Inflation is the big problem
He says the main problem remains inflation, which has spiked following supply shortages as the Covid-19 lockdowns ended and energy prices soared, leaving companies and consumers with much less purchasing power.
“The first risk is that we think inflation risks are still skewed to the upside over the next few months, although we expect them to drop steeply after that,” says Van der Welle. “Financial markets are recognizing that the Fed is now in inflation-fighting mode and have priced in five rate hikes for 2022 to address this inflation risk.”
“This could create some further turbulence, but afterwards we think the markets will recognize that inflation is decelerating, at least in the cyclical parts of the economy. When you look at the base rate effects of oil prices dropping out, then overall CPI inflation should still drop to about 3.5%. This means it will have halved compared to current year-on-year levels.”
“The inflation risk premium – the compensation investors are demanding to shield them against unexpected inflation – has been declining lately. The inflation story has been top of mind over the past year, but this signal from the bond markets tells us that the market can navigate this.”
Consumers are key
The second risk is decelerating demand for durable consumer goods such as household appliances and cars as the pandemic ends and the service sector reopens.
“Durable goods consumption has skyrocketed on the back of all the elevated lockdown intensity over the last 18 months, when people could not go out to fancy restaurants, so they ramped up spending on durable goods instead,” says Van der Welle.
‘People could not go out to fancy restaurants, so they ramped up spending on durable goods instead’

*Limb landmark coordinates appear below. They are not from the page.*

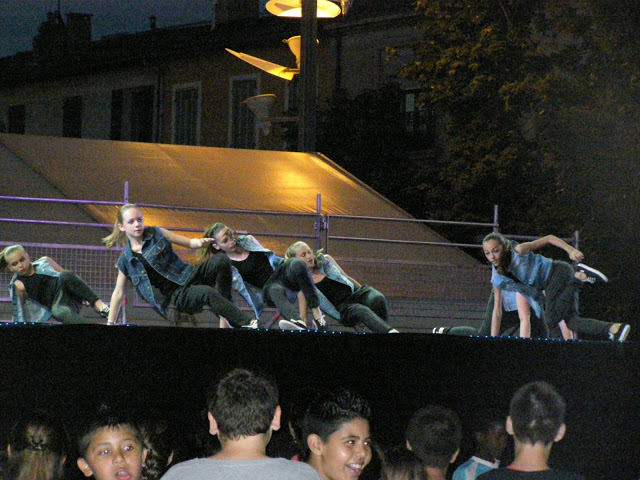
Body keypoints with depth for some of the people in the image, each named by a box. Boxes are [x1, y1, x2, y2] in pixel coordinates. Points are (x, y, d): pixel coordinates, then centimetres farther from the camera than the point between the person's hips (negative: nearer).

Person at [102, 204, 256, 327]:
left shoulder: (156, 234, 6)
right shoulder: (125, 261, 4)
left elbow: (188, 243, 9)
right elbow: (118, 293, 12)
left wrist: (199, 243, -15)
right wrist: (110, 323, 10)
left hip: (186, 276, 3)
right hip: (174, 297, -3)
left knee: (221, 261, -25)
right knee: (207, 292, -35)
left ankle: (224, 308, -14)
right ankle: (247, 323, -31)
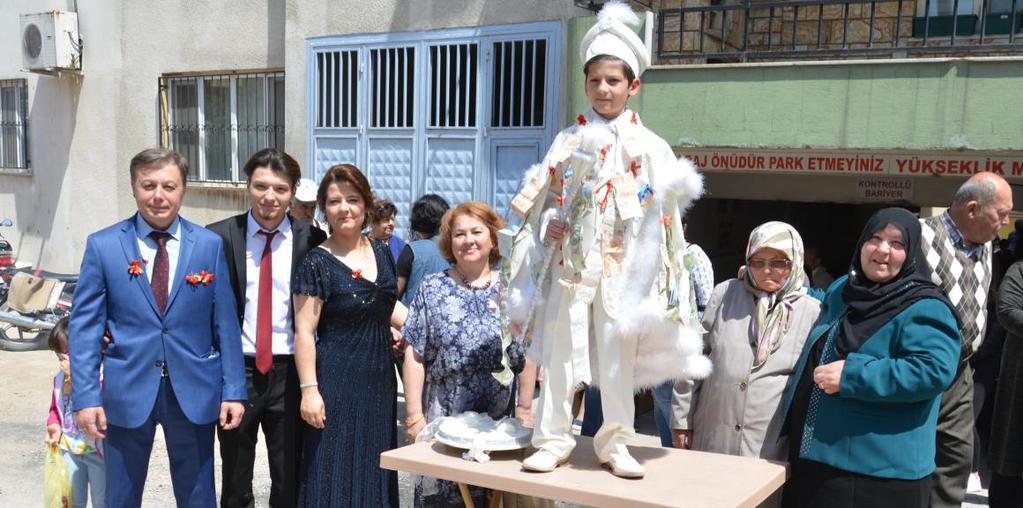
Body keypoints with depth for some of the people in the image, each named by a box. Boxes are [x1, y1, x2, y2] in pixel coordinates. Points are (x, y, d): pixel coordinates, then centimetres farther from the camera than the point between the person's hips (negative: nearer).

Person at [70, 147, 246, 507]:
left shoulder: (210, 245, 0)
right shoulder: (102, 246, -2)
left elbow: (225, 323, 0)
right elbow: (84, 325, -2)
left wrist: (233, 391, -3)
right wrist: (86, 395, -9)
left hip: (194, 392, 1)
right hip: (127, 392, 0)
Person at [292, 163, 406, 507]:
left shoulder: (381, 253, 6)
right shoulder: (316, 263, -10)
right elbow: (304, 331, -12)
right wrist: (309, 389, -18)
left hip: (379, 377, 6)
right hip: (337, 381, -6)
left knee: (373, 468, 14)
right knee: (337, 470, 1)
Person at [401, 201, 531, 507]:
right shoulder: (432, 289, 3)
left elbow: (527, 356, 5)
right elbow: (415, 357, 1)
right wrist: (414, 417, -4)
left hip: (501, 421, 1)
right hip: (444, 418, 0)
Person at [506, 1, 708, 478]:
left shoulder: (649, 146, 3)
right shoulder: (568, 141, 8)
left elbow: (664, 210, 0)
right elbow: (540, 198, 9)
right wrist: (549, 224, -7)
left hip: (622, 267, -1)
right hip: (570, 260, 2)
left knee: (618, 354, 4)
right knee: (559, 350, 4)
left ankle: (615, 443, 18)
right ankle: (553, 439, 15)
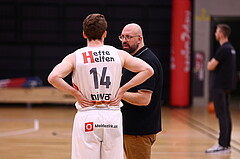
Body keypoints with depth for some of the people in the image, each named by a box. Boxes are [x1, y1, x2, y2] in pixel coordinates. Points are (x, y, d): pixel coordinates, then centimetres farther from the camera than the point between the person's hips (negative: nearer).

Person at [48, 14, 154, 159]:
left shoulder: (74, 57, -1)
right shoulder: (119, 54, 3)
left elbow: (53, 77, -15)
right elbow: (148, 70, 0)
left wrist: (75, 92, -4)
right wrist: (123, 89, 2)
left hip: (87, 117, -1)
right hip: (113, 116, 2)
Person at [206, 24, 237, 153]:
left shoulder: (223, 49, -17)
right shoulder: (231, 48, 14)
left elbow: (210, 67, -17)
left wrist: (209, 63, 3)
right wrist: (213, 64, 10)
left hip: (220, 86, -10)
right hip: (226, 85, 10)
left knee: (222, 115, -9)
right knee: (226, 115, 11)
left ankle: (222, 145, -9)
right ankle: (227, 144, 15)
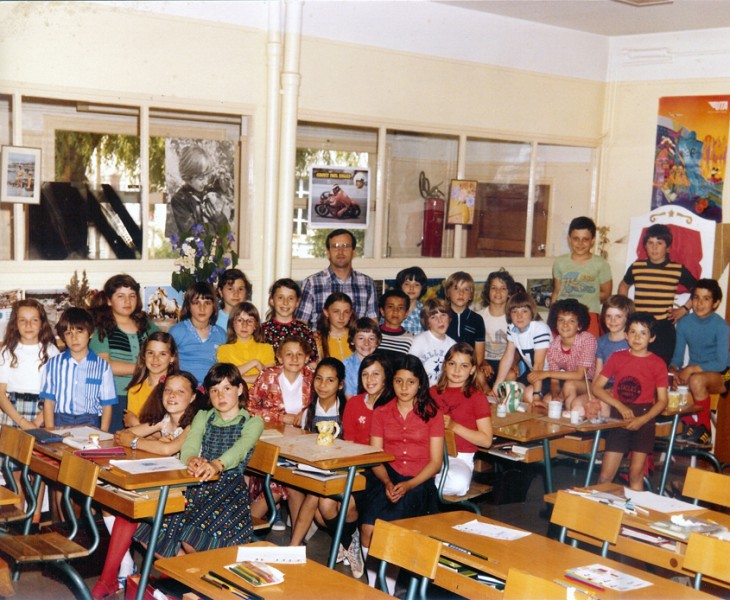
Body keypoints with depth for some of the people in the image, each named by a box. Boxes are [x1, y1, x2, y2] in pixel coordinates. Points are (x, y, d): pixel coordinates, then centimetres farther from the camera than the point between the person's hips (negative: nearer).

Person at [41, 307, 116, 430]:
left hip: (90, 424, -1)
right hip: (60, 423, 1)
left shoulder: (102, 366, 6)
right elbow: (48, 402, 9)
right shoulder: (54, 364, 11)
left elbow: (107, 405, 7)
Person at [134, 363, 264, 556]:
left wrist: (217, 465, -39)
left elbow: (239, 449, -16)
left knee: (192, 540, -31)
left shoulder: (253, 422, 6)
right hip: (197, 485, 4)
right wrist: (192, 459, -27)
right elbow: (189, 446, 0)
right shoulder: (203, 417, 19)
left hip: (229, 487, -4)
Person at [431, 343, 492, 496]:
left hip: (459, 457, -1)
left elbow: (486, 440, -2)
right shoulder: (432, 392, 17)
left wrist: (454, 426, -11)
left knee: (458, 483, -37)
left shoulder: (477, 397, 4)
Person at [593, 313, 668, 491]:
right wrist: (620, 406, -10)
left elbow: (662, 401, -2)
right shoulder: (617, 357, 5)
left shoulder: (657, 363, -1)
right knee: (605, 476, 0)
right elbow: (596, 387, 2)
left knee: (636, 474, -2)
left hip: (644, 419, -1)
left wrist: (642, 420, -16)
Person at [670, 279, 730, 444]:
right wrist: (673, 369, -20)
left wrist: (691, 369, -26)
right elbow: (677, 356, 3)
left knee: (696, 380, -38)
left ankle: (704, 429, -15)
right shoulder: (684, 323, -1)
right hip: (693, 372, 5)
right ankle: (689, 422, -2)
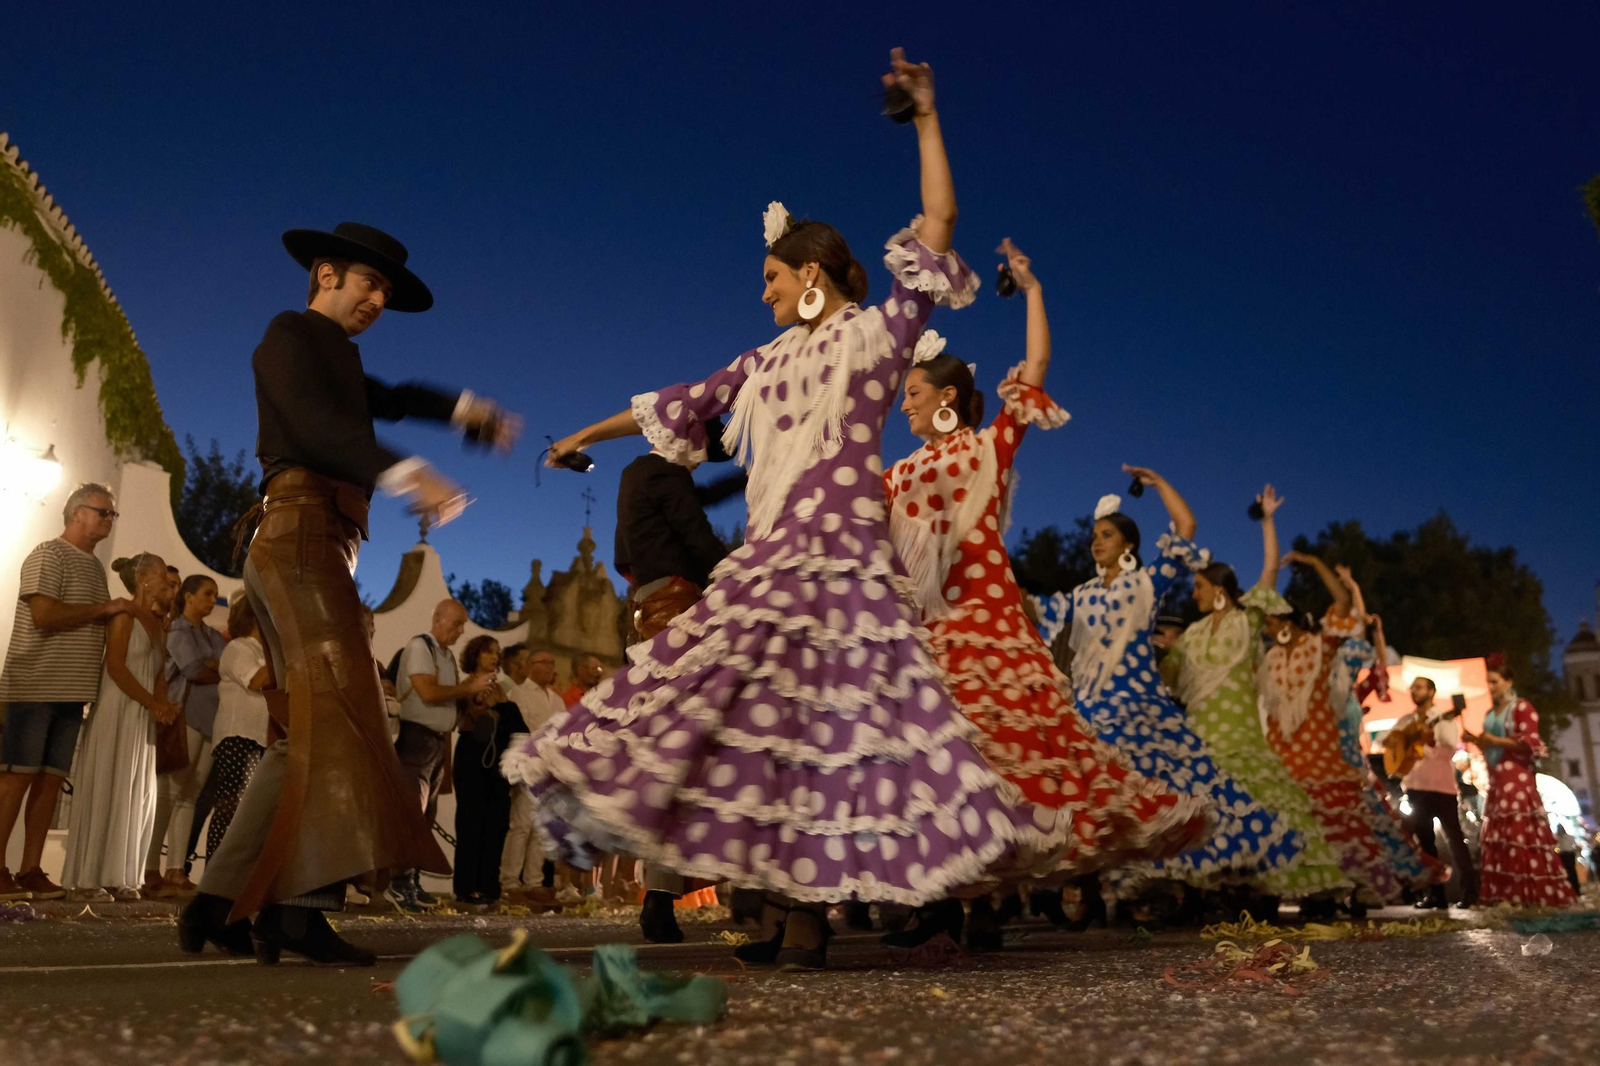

“That will likely come down as economies further reopen once the Omicron wave has fizzled out. Declining goods consumption could result in declining manufacturing indicators such as the ISM. That could raise the risk of a growth scare, especially if the ISM were to drop below the 55 level (a reading above 50 signals growth).”
“The consensus real GDP growth forecast this year of 3.8% is consistent with an ISM of around 56. If we were to see a drop below that level, then the markets could be negatively surprised by it. Any growth scare could be short lived because a rebound in services activity should keep growth above trend, so it’s a risk that could be overcome by markets.”